Google, Facebook, Microsoft, and IBM have not given away all of their software. Google, Microsoft, and IBM also have machine learning platforms through which they offer machine learning APIs to paying customers. These companies want to attract developers to build on their platforms to make it more valuable. They are open-sourcing their tools basically so developers can learn how to use them. This is great for future hiring and it fosters a thriving developer ecosystem.

Valuable platforms attract users and developers. Developers have limited resources and will only allocate resources to platforms which generate the greatest revenues. This is why small developers build iOS apps first, Android apps second, and Windows Mobile never. Platform dynamics are winner-takes-almost-all. Companies can court developers, pay them to build for the platform, and take a lower cut of sales; but if the platform doesn’t have users, it doesn’t matter. See Windows Mobile.

“The challenge for non-software companies trying to build platforms for their own customers is that open-source is not part of their culture.”

Customer value is created with machine learning applications from third-party developers providing new innovative services. To get developers on board, open-source will be the only way. Data will be the only sustainable competitive advantage.

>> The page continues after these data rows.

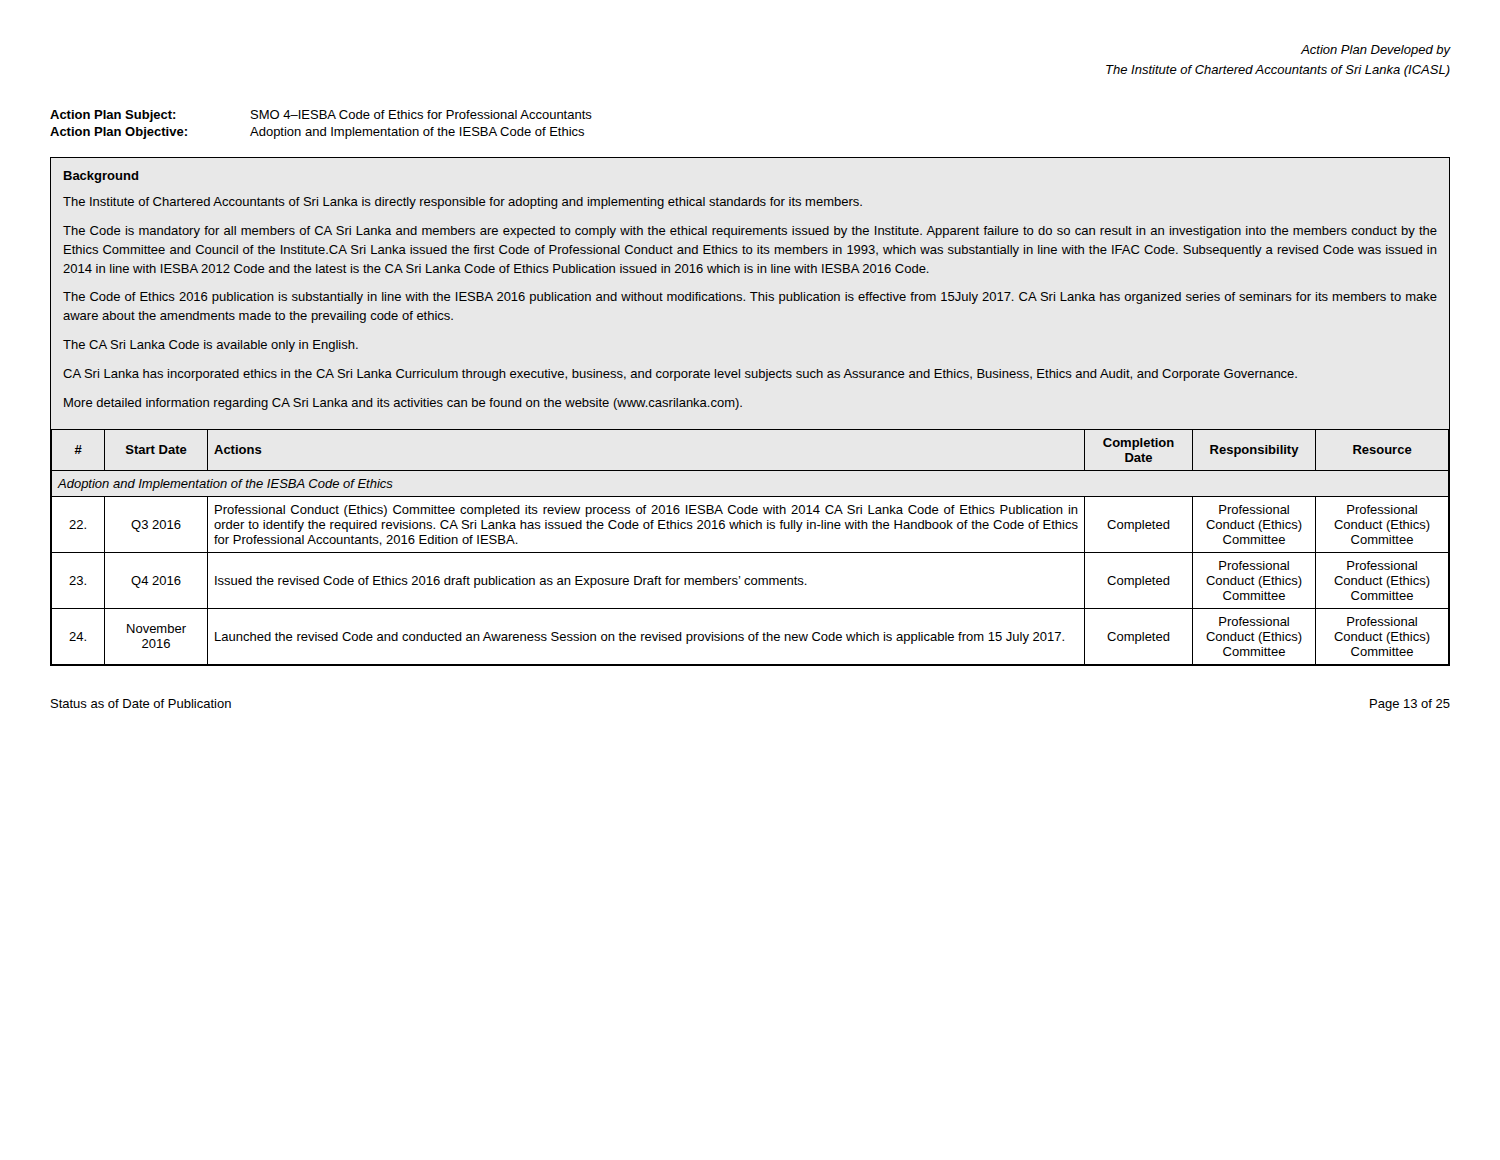Action Plan Developed by
The Institute of Chartered Accountants of Sri Lanka (ICASL)
Action Plan Subject:
SMO 4–IESBA Code of Ethics for Professional Accountants
Action Plan Objective:
Adoption and Implementation of the IESBA Code of Ethics
Background
The Institute of Chartered Accountants of Sri Lanka is directly responsible for adopting and implementing ethical standards for its members.
The Code is mandatory for all members of CA Sri Lanka and members are expected to comply with the ethical requirements issued by the Institute. Apparent failure to do so can result in an investigation into the members conduct by the Ethics Committee and Council of the Institute.CA Sri Lanka issued the first Code of Professional Conduct and Ethics to its members in 1993, which was substantially in line with the IFAC Code. Subsequently a revised Code was issued in 2014 in line with IESBA 2012 Code and the latest is the CA Sri Lanka Code of Ethics Publication issued in 2016 which is in line with IESBA 2016 Code.
The Code of Ethics 2016 publication is substantially in line with the IESBA 2016 publication and without modifications. This publication is effective from 15July 2017. CA Sri Lanka has organized series of seminars for its members to make aware about the amendments made to the prevailing code of ethics.
The CA Sri Lanka Code is available only in English.
CA Sri Lanka has incorporated ethics in the CA Sri Lanka Curriculum through executive, business, and corporate level subjects such as Assurance and Ethics, Business, Ethics and Audit, and Corporate Governance.
More detailed information regarding CA Sri Lanka and its activities can be found on the website (www.casrilanka.com).
| # | Start Date | Actions | Completion Date | Responsibility | Resource |
| --- | --- | --- | --- | --- | --- |
| Adoption and Implementation of the IESBA Code of Ethics |
| 22. | Q3 2016 | Professional Conduct (Ethics) Committee completed its review process of 2016 IESBA Code with 2014 CA Sri Lanka Code of Ethics Publication in order to identify the required revisions. CA Sri Lanka has issued the Code of Ethics 2016 which is fully in-line with the Handbook of the Code of Ethics for Professional Accountants, 2016 Edition of IESBA. | Completed | Professional Conduct (Ethics) Committee | Professional Conduct (Ethics) Committee |
| 23. | Q4 2016 | Issued the revised Code of Ethics 2016 draft publication as an Exposure Draft for members’ comments. | Completed | Professional Conduct (Ethics) Committee | Professional Conduct (Ethics) Committee |
| 24. | November 2016 | Launched the revised Code and conducted an Awareness Session on the revised provisions of the new Code which is applicable from 15 July 2017. | Completed | Professional Conduct (Ethics) Committee | Professional Conduct (Ethics) Committee |
Status as of Date of Publication
Page 13 of 25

Recent advice to the industry has been to move away from making physical things and to making digital things. However, charging for digital things on the Internet is harder than ever. With machine learning, making digital things is not even enough. Companies need to give away the digital things. This will be a bitter pill to swallow for the management and boards of many companies going through a digital transformation.

The only thing that matters now is data.